L'amendement n° 612 de M. Bloch à l'article premier et rapport annexé du projet de loi actualisant la programmation militaire pour les années 2024 à 2030 et portant diverses dispositions intéressant la défense (première lecture).
REJETÉRésultat du vote
Les députés ont rejeté le 07 mai 2026 l'amendement n° 612 de M. Bloch à l'article premier et rapport annexé du projet de loi actualisant la programmation militaire pour les années 2024 à 2030 et portant diverses dispositions intéressant la défense (première lecture).
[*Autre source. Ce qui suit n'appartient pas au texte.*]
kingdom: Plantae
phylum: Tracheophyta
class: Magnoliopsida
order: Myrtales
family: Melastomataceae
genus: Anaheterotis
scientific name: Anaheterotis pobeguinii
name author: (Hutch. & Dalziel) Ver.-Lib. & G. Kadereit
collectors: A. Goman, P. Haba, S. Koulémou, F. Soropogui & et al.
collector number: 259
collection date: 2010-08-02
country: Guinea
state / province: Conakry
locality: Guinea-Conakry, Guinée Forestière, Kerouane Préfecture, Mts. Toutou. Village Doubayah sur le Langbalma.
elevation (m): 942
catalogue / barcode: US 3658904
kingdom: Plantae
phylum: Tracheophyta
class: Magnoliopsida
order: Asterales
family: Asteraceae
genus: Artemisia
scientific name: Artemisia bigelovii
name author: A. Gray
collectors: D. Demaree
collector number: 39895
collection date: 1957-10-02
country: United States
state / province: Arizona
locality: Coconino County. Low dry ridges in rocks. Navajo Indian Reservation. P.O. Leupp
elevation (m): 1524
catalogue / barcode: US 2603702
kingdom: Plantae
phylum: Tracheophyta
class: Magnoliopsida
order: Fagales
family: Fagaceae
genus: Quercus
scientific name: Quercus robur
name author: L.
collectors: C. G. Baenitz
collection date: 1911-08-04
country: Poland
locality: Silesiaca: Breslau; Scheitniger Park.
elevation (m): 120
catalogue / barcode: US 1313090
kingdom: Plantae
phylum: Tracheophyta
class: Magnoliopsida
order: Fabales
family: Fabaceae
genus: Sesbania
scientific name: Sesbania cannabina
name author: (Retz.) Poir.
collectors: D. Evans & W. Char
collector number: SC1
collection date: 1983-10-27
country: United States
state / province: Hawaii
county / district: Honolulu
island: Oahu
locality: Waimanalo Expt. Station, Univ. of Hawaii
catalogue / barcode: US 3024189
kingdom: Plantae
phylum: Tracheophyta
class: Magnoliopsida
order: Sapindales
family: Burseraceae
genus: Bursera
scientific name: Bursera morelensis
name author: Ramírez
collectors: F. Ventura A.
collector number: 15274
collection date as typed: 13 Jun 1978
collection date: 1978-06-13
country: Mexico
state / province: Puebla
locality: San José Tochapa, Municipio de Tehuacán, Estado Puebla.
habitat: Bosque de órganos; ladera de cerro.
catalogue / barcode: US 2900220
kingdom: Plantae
Au total, 53 députés ont pris part au vote : 60 % ont voté contre, 30 % ont voté en faveur, et 9 % se sont abstenus.
Infos
| Date | 07 mai 2026 | |
| Type de vote | Amendement | |
| Dossier | Projet de loi actualisant la programmation militaire pour les années 2024 à 2030 et portant diverses dispositions intéressant la défense |
La position des groupes
Les votes des députés et des groupes
Exposé des motifs de l'amendement
L'objectif d'un amendement est de modifier ou d'ajouter une mesure d'un projet ou d'une proposition de loi. Le ou les députés qui rédigent l'amendement écrivent également un exposé des motifs.
La cible de 26 lanceurs à l’horizon 2035 prévue par le rapport annexé apparaît insuffisante pour garantir la pleine opérationnalité de deux régiments d’artillerie dans un contexte de haute intensité.
En effet, un régiment d’artillerie repose classiquement sur trois batteries de tir. Au regard des standards observés au sein de l’OTAN et des retours d’expérience récents du conflit en Ukraine, une hypothèse réaliste conduit à retenir un format d’environ 5 lanceurs par batterie, soit 15 lanceurs par régiment. Deux régiments nécessitent donc un socle de 30 lanceurs.
À ce niveau doivent être intégrées les contraintes réelles d’emploi de maintenance, d'entraînement des troupes et d'attrition du matériel. En retenant une marge opérationnelle de 25%, ainsi que les besoins liés à la formation, le format minimal crédible s’établit autour de 40 lanceurs.
Par ailleurs, l’efficacité de ces systèmes repose sur des capacités associées aujourd’hui peu détaillées dans le rapport annexé. À titre indicatif, un tel format implique environ 960 roquettes pour un stock minimal, une vingtaine de véhicules de rechargement, ainsi que des moyens de ciblage et de protection adaptés (radars, drones, systèmes anti-drones).
Dans ces conditions, le relèvement du format à 30 LRUs à horizon 2030 puis à 40 LRUs à horizon 2035 vise à garantir le minimum vital pour une capacité de frappe dans la profondeur au regard des enseignements des conflits récents.